▶ [About this exercise]: Below is a listing; give only the number of its lines that contain the word "Preventing".

▶ [Input data]:
* * *

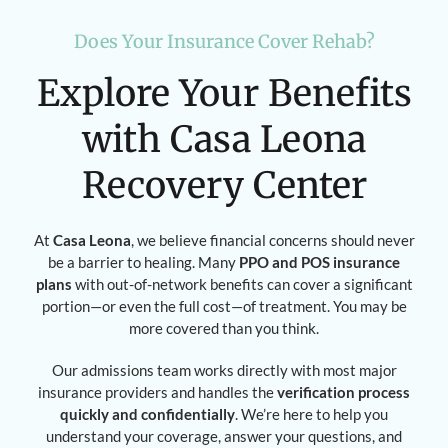
Does Your Insurance Cover Rehab?
Explore Your Benefits
with Casa Leona
Recovery Center
At
Casa Leona
, we believe financial concerns should never
be a barrier to healing. Many
PPO and POS insurance
plans
with out-of-network benefits can cover a significant
portion—or even the full cost—of treatment. You may be
more covered than you think.
Our admissions team works directly with most major
insurance providers and handles the
verification process
quickly and confidentially
. We’re here to help you
understand your coverage, answer your questions, and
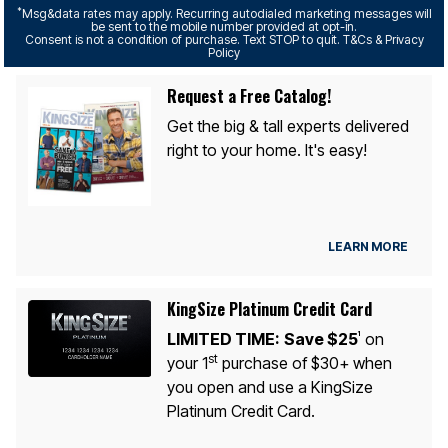
*
Msg&data rates may apply. Recurring autodialed marketing messages will
be sent to the mobile number provided at opt-in.
Consent is not a condition of purchase. Text STOP to quit. T&Cs & Privacy
Policy
Request a Free Catalog!
Get the big & tall experts delivered
right to your home. It's easy!
LEARN MORE
KingSize Platinum Credit Card
LIMITED TIME:
Save $25
on
1
st
your 1
purchase of $30+ when
you open and use a KingSize
Platinum Credit Card.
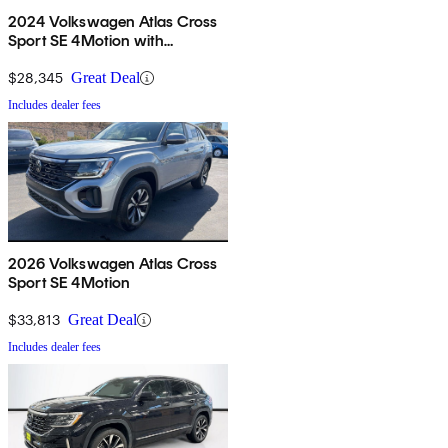
2024 Volkswagen Atlas Cross
Sport SE 4Motion with
Technology
$28,345
Great Deal
Includes dealer fees
2026 Volkswagen Atlas Cross
Sport SE 4Motion
$33,813
Great Deal
Includes dealer fees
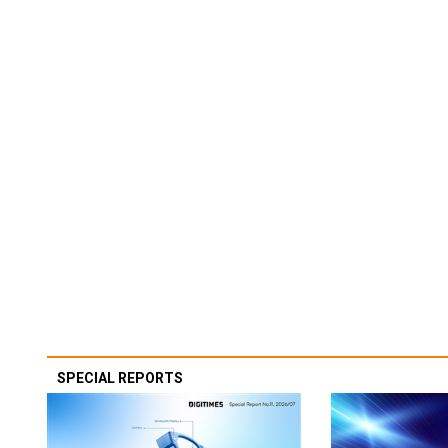
SPECIAL REPORTS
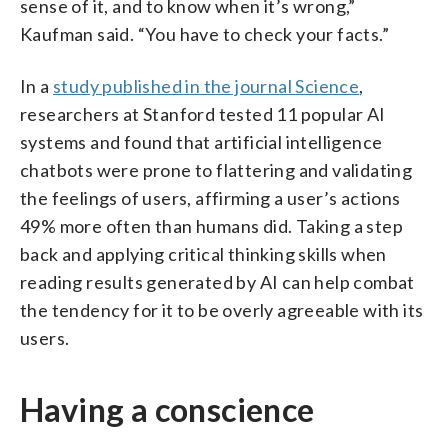
sense of it, and to know when it’s wrong,”
Kaufman said. “You have to check your facts.”
In a
study published in the journal Science
,
researchers at Stanford tested 11 popular AI
systems and found that artificial intelligence
chatbots were prone to flattering and validating
the feelings of users, affirming a user’s actions
49% more often than humans did. Taking a step
back and applying critical thinking skills when
reading results generated by AI can help combat
the tendency for it to be overly agreeable with its
users.
Having a conscience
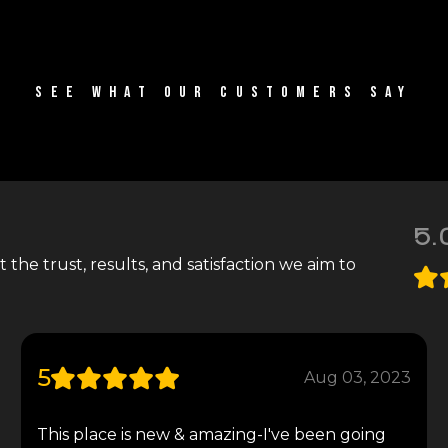
SEE WHAT OUR CUSTOMERS SAY
5.
the trust, results, and satisfaction we aim to
5
Aug 03, 2023
This place is new & amazing-I've been going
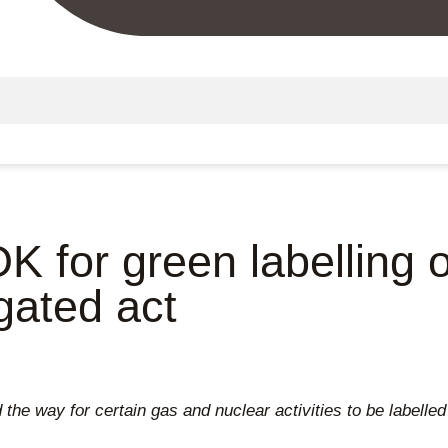
K for green labelling 
egated act
the way for certain gas and nuclear activities to be labelle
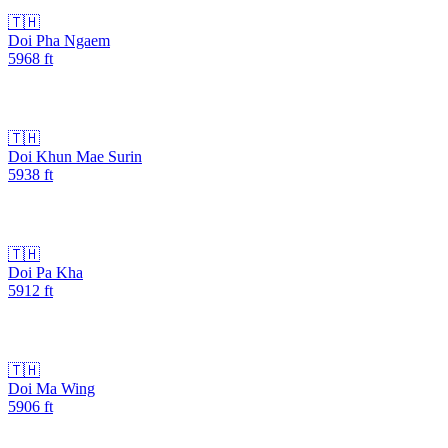
🇹🇭
Doi Pha Ngaem
5968
ft
🇹🇭
Doi Khun Mae Surin
5938
ft
🇹🇭
Doi Pa Kha
5912
ft
🇹🇭
Doi Ma Wing
5906
ft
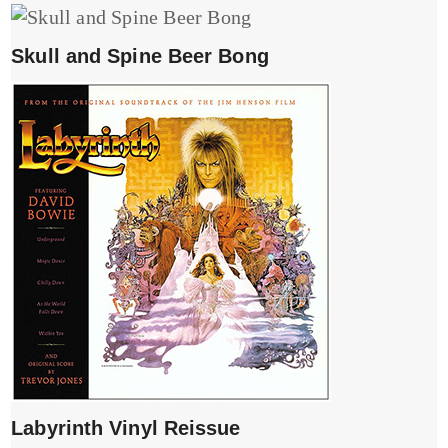
Skull and Spine Beer Bong
Labyrinth Vinyl Reissue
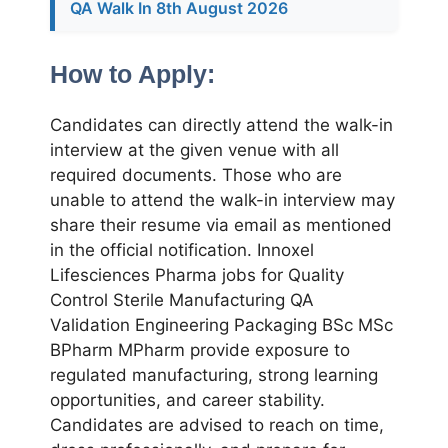
QA Walk In 8th August 2026
How to Apply:
Candidates can directly attend the walk-in
interview at the given venue with all
required documents. Those who are
unable to attend the walk-in interview may
share their resume via email as mentioned
in the official notification. Innoxel
Lifesciences Pharma jobs for Quality
Control Sterile Manufacturing QA
Validation Engineering Packaging BSc MSc
BPharm MPharm provide exposure to
regulated manufacturing, strong learning
opportunities, and career stability.
Candidates are advised to reach on time,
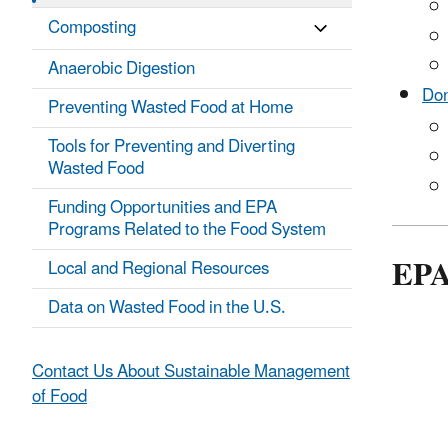
Composting
Anaerobic Digestion
Don
Preventing Wasted Food at Home
Tools for Preventing and Diverting
Wasted Food
Funding Opportunities and EPA
Programs Related to the Food System
EPA
Local and Regional Resources
Data on Wasted Food in the U.S.
Contact Us About Sustainable Management
of Food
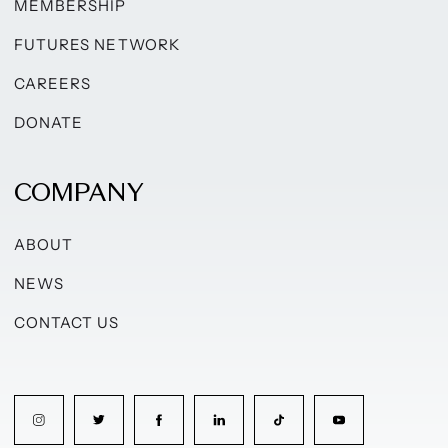
MEMBERSHIP
FUTURES NETWORK
CAREERS
DONATE
COMPANY
ABOUT
NEWS
CONTACT US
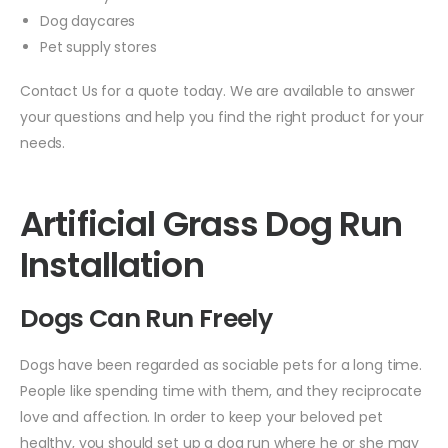
Dog daycares
Pet supply stores
Contact Us for a quote today. We are available to answer
your questions and help you find the right product for your
needs.
Artificial Grass Dog Run
Installation
Dogs Can Run Freely
Dogs have been regarded as sociable pets for a long time.
People like spending time with them, and they reciprocate
love and affection. In order to keep your beloved pet
healthy, you should set up a dog run where he or she may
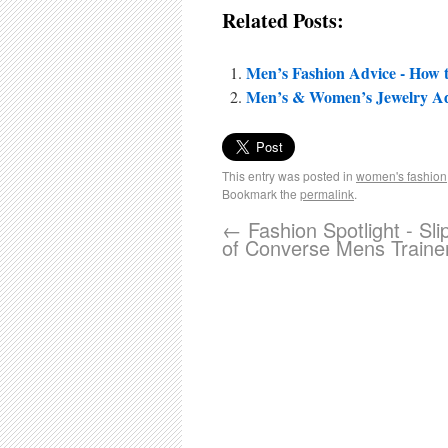
Related Posts:
Men’s Fashion Advice - How
Men’s & Women’s Jewelry Ad
This entry was posted in
women's fashion
Bookmark the
permalink
.
←
Fashion Spotlight - Sli
of Converse Mens Traine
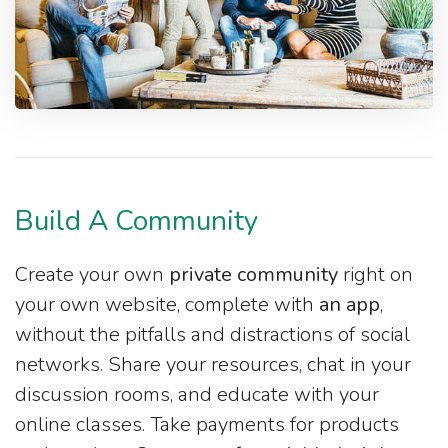
Build A Community
Create your own
private community
right on
your own website, complete with
an app
,
without the pitfalls and distractions of social
networks. Share your resources, chat in your
discussion rooms, and educate with your
online classes. Take payments for products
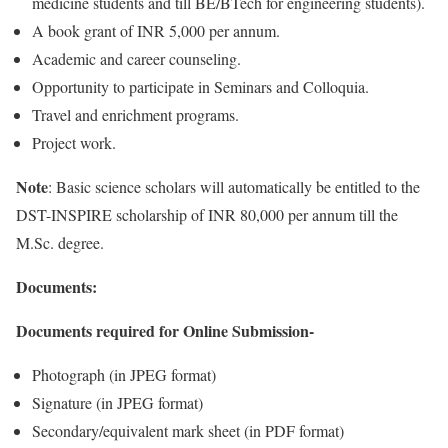
medicine students and till BE/BTech for engineering students).
A book grant of INR 5,000 per annum.
Academic and career counseling.
Opportunity to participate in Seminars and Colloquia.
Travel and enrichment programs.
Project work.
Note
: Basic science scholars will automatically be entitled to the
DST-INSPIRE scholarship of INR 80,000 per annum till the
M.Sc. degree.
Documents:
Documents required for Online Submission-
Photograph (in JPEG format)
Signature (in JPEG format)
Secondary/equivalent mark sheet (in PDF format)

* * *

▶ [Exercise response]: 2